Fujin no Tomo
- Former editors: Hani Motoko
- Categories: Women's magazine
- Frequency: Monthly
- Founder: Hani Motoko; Yoshikazu Motoko;
- Founded: 1903
- Country: Japan
- Based in: Tokyo
- Language: Japanese
- Website: Fujin no Tomo

= Fujin no Tomo =

Japanese women's magazine

Fujin no Tomo (Japanese: 婦人之友; The Women’s Friend) is a monthly women's magazine targeting housewives which has been in circulation since 1903. The magazine is headquartered in Tokyo, Japan.

==History and profile==
The magazine was founded in 1903 by Yoshikazu and Hani Motoko, under the name Katei no Tomo (Japanese: The Family Friend).

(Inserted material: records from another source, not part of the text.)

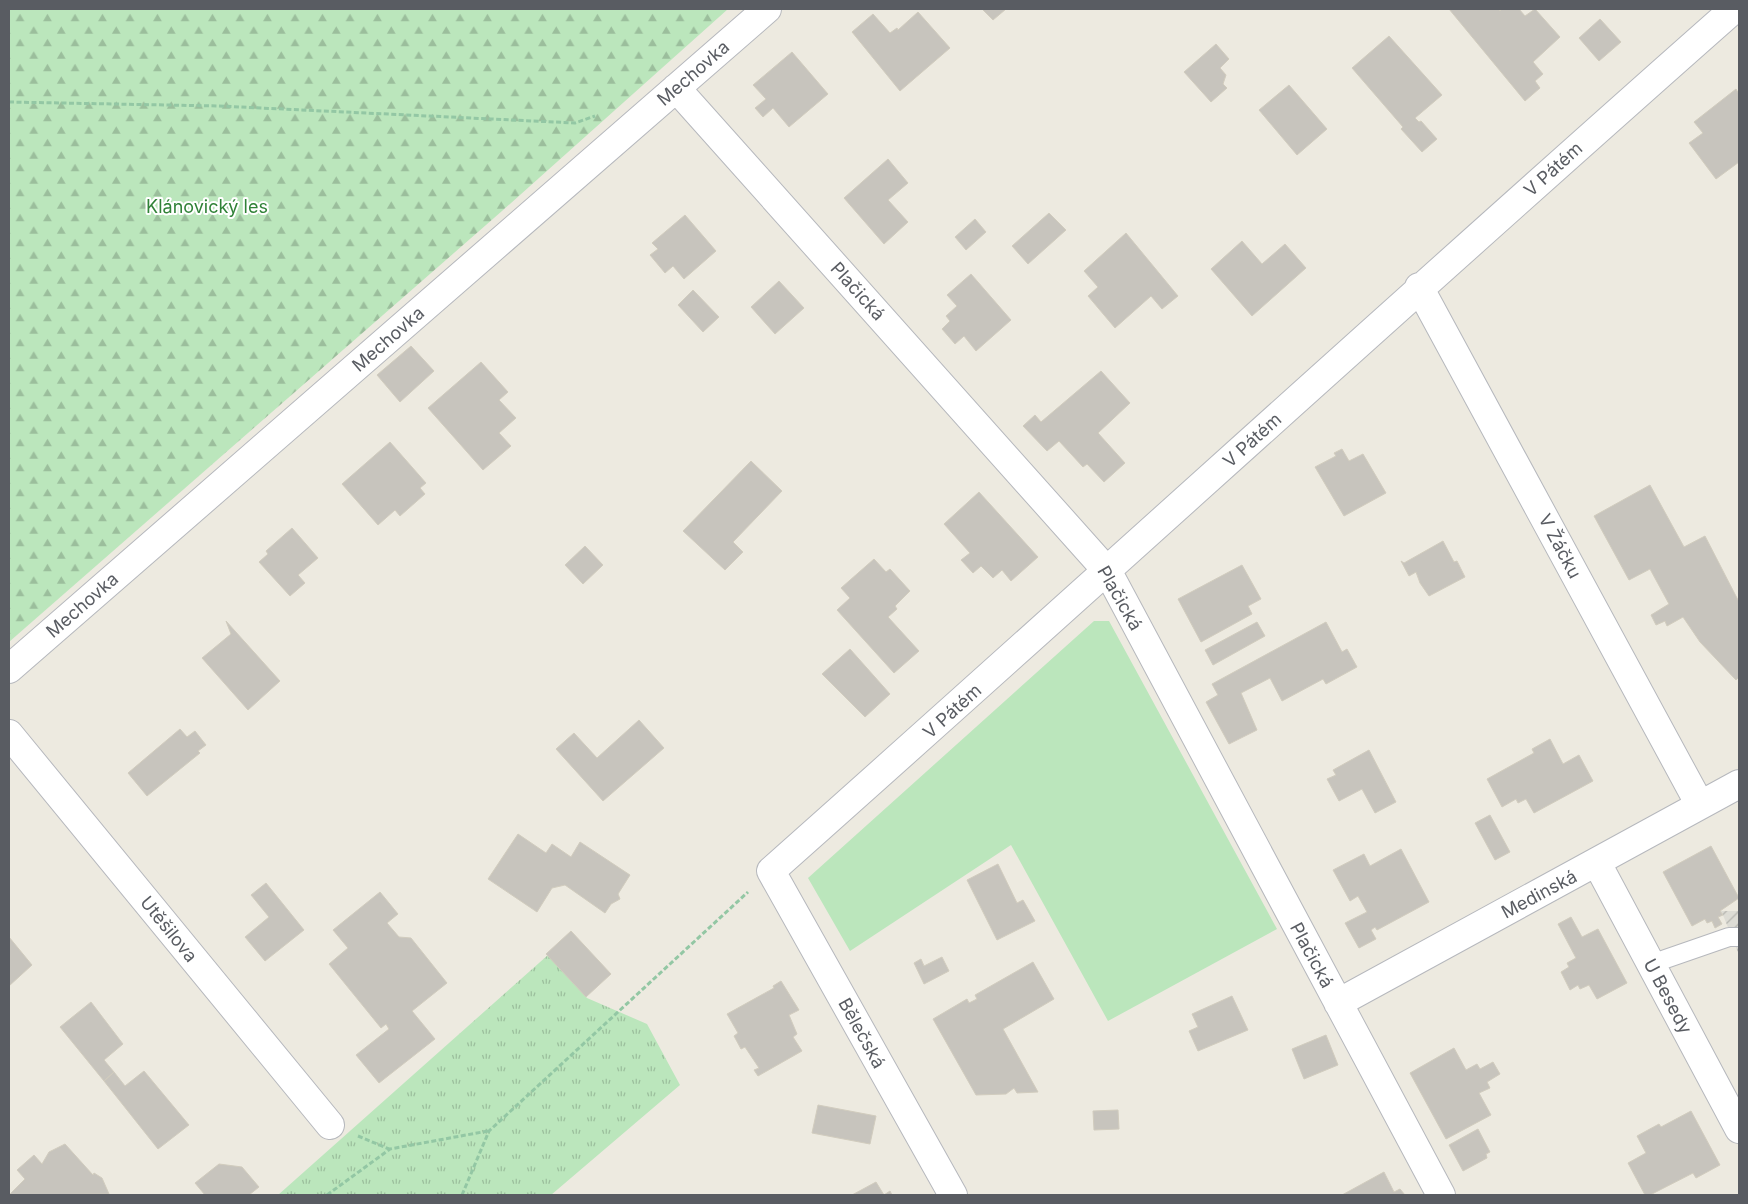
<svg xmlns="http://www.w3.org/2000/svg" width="1748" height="1204" font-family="Inter,sans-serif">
<defs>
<pattern id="industrial-furrows" width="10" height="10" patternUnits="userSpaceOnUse" patternTransform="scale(1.25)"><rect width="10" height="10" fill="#dddcd5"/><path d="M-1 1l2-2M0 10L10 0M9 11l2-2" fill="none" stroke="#b6b6b0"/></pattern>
<pattern id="forest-firs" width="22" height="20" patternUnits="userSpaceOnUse" patternTransform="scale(1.25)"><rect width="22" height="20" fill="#bbe6bc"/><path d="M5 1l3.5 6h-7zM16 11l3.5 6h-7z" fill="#9bbe9c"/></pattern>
<pattern id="park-tufts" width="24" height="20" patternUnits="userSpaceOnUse" patternTransform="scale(1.25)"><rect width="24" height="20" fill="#bbe6bc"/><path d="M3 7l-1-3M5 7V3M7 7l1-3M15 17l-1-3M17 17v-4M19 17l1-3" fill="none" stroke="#9bbe9c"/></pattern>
</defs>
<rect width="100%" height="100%" fill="#edeae0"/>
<path fill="url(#industrial-furrows)" d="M1720 911H1739V955L1723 915Z"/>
<path fill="#bbe6bc" d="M1094 621H1109L1277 929 1108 1021 1011 845 850 951 808 878Z"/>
<path fill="url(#forest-firs)" d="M9 9H728L502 211 9 642Z"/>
<path fill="url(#park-tufts)" d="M548 955 587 998 647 1024 680 1085 551 1195H278Z"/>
<path fill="#c7c4bd" stroke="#d1ccbe" d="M982 9H1006L993 20Z
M1449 9H1498L1500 11 1502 9H1519L1525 16 1535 9 1560 37 1533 62 1543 74 1535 81 1540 88 1525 101Z
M918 12 950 48 900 91 852 32 873 14 890 33 897 28 898 30Z
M1600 19 1621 42 1599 61 1579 38Z
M1389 36 1442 95 1415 118 1419 122 1421 121 1437 139 1422 152 1401 129 1403 127 1352 68Z
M1216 44 1229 59 1220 68 1226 75 1223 84 1227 88 1211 102 1184 72Z
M792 52 828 94 789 127 773 108 763 117 755 108 766 99 753 85Z
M1289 85 1327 129 1297 155 1259 110Z
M1736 89 1739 94V162L1716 179 1689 143 1703 133 1694 122Z
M888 159 908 183 888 200 908 222 884 244 844 198Z
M1049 213 1066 230 1028 264 1012 246Z
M685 215 716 251 684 279 673 266 665 273 650 255 658 249 652 243Z
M975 219 986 232 966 250 955 237Z
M1126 233 1178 296 1162 309 1151 296 1115 328 1088 296 1098 287 1084 271Z
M1242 241 1262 264 1285 244 1306 268 1252 316 1211 269Z
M971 274 1011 320 976 351 964 336 955 344 942 329 950 321 946 316 957 306 947 295Z
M779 281 804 308 775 334 751 307Z
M693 290 719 317 703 332 678 305Z
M411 346 434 371 400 402 377 375Z
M481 362 508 392 499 400 516 418 499 433 511 446 483 470 428 408Z
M1101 371 1130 403 1098 433 1125 463 1104 482 1087 464 1083 467 1059 441 1047 451 1023 426 1035 415 1041 422Z
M390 442 426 483 420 488 425 494 400 516 395 510 378 525 342 484Z
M1342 449 1349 461 1363 454 1386 493 1344 516 1315 467 1336 456 1334 453Z
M751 461 782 491 733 542 743 552 725 570 683 531Z
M1650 485 1684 547 1705 536 1739 602V677L1736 680 1700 642 1683 617 1667 626 1665 621 1656 625 1651 615 1669 604 1650 569 1629 580 1594 516Z
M979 492 1038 557 1011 581 1002 570 993 578 981 566 973 573 961 560 970 553 944 524Z
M292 528 318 558 298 575 305 583 290 596 259 562 268 554 266 551Z
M1443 541 1454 562 1457 561 1465 577 1429 596 1420 583 1416 572 1409 576 1401 561 1404 563Z
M585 546 603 565 583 584 565 565Z
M874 559 886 572 890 569 910 591 895 606 897 609 888 617 919 651 894 673 837 610 850 598 841 588Z
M1242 565 1261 599 1248 606 1252 614 1201 642 1178 599Z
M226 621 280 681 248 710 202 658 231 634Z
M1257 622 1265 636 1213 665 1205 650Z
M1326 622 1342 652 1347 649 1357 667 1326 684 1323 679 1282 701 1270 678 1241 693 1257 730 1229 744 1206 702 1218 695 1212 684Z
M850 649 890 694 865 717 822 674Z
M639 720 664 748 603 801 556 749 574 733 597 758Z
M180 729 187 737 195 731 206 745 198 751 200 753 147 796 128 773Z
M1550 739 1563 764 1579 755 1593 781 1534 813 1526 799 1518 803 1516 799 1502 807 1487 779 1534 753 1532 749Z
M1369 750 1396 802 1375 813 1362 789 1339 801 1327 779 1336 775 1333 770Z
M1490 815 1510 852 1495 860 1475 823Z
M518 834 546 853 552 844 571 857 580 842 630 875 618 894 620 899 611 904 605 913 565 885 552 888 537 912 488 879Z
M1711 846 1739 898 1720 911 1723 915 1718 917 1722 924 1715 928 1712 921 1707 923 1705 919 1692 926 1663 872Z
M1401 849 1429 902 1377 930 1375 927 1371 930 1376 939 1359 948 1345 923 1367 912 1358 896 1350 901 1333 870 1364 854 1370 866Z
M998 864 1017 903 1023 900 1035 921 997 940 967 880Z
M266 883 304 930 265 961 245 937 269 917 251 895Z
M380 892 398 914 387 923 399 937 411 938 447 983 412 1011 435 1039 379 1083 356 1055 389 1029 386 1024 381 1028 329 964 348 948 333 930Z
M1571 917 1582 937 1598 929 1627 983 1597 999 1589 985 1580 989 1578 985 1570 990 1561 972 1569 967 1567 963 1576 958 1558 924Z
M571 931 611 974 586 997 546 954Z
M9 937 32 965 9 986Z
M942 957 949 971 924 984 914 963 921 959 924 966Z
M1033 962 1054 999 1003 1029 1038 1092 1017 1093 1014 1088 1006 1094 976 1095 933 1019 967 999 969 1003 977 999 975 995Z
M781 981 799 1010 789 1015 797 1034 793 1037 802 1051 758 1076 754 1070 759 1068 745 1047 741 1049 734 1036 738 1033 727 1014 774 988 773 986Z
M1232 996 1248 1030 1198 1051 1189 1031 1198 1027 1192 1014Z
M91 1002 123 1044 104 1060 114 1072 104 1081 60 1027Z
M1326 1035 1338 1065 1304 1079 1292 1049Z
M1454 1048 1466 1070 1477 1064 1480 1069 1493 1062 1500 1074 1487 1082 1490 1088 1479 1093 1491 1115 1446 1139 1410 1073Z
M144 1071 189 1125 158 1149 104 1081 114 1072 125 1086Z
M818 1105 876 1116 870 1144 812 1133Z
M1118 1110 1119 1129 1094 1130 1093 1111Z
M1691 1111 1720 1165 1696 1178 1693 1173 1650 1195H1645L1628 1163 1646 1153 1637 1136 1659 1124 1661 1127Z
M1478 1129 1490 1152 1486 1154 1487 1158 1463 1171 1449 1145Z
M65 1144 93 1175 94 1173 102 1178 109 1194 9 1195 25 1179 17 1170 34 1155 42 1164 49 1152Z
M219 1164 242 1167 259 1187 249 1195H205L195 1183Z
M1384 1172 1394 1192 1400 1189 1405 1195H1342Z
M876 1182 884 1195 890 1191 892 1195H852Z"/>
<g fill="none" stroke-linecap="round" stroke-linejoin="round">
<defs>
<path id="service" d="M1651 964 1729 937H1739"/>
<path id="minor" d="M676 88 1108 572 1441 1195
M1419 287 1700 805
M9 669 767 9
M9 734 330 1125
M1597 863 1739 1129
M1338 1003 1739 784
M953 1195 771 871C1093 585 1411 294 1734 9"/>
</defs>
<use href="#service" stroke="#b6b8bd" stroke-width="20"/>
<use href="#minor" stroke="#b6b8bd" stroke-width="30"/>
<path stroke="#93c7a4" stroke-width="3" stroke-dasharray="5 2.5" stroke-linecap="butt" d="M9 102 219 106 575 123 595 116
M358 1136 389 1149
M327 1195 390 1149 488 1131
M462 1195 489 1131 748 892"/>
<use href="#service" stroke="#fff" stroke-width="18"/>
<use href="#minor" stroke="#fff" stroke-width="28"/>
</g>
<g text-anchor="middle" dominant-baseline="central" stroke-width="4" stroke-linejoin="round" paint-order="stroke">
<g font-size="18" fill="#595c62" stroke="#fff">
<text transform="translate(693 73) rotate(-41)">Mechovka</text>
<text transform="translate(1553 169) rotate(-42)">V Pátém</text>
<text transform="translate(858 291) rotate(48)">Plačická</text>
<text transform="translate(388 339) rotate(-41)">Mechovka</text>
<text transform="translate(1252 440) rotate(-42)">V Pátém</text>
<text transform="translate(1560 546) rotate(62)">V Žáčku</text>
<text transform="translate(1120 598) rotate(60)">Plačická</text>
<text transform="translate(82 605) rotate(-41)">Mechovka</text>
<text transform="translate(952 711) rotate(-42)">V Pátém</text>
<text transform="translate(1539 894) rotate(-28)">Medinská</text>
<text transform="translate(169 929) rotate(51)">Utěšilova</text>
<text transform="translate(1312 955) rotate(62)">Plačická</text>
<text transform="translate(1668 996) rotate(62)">U Besedy</text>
<text transform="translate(862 1033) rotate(61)">Bělečská</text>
</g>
<g font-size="18" fill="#308237" stroke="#fff">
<text x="207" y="206">Klánovický les</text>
</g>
</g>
<rect width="1748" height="1204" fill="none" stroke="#595c62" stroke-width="20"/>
</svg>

In 1908 it was renamed as Fujin no Tomo. Hani Motoko also served as the editor-in-chief of the magazine which targets housewives. The readers were primarily the middle-class women living in the newly established urban centres. The original goal was to make the status of women much better which reflected the Christian liberal views of the magazine founder Hani Motoko. The magazine has mostly covered articles which aim to provide practical help them in daily life. It has also published annual accounting book for families which introduced accounting to the modern Japanese families.

Abe Isoo was among the contributors of Fujin no Tomo which is published on a monthly basis.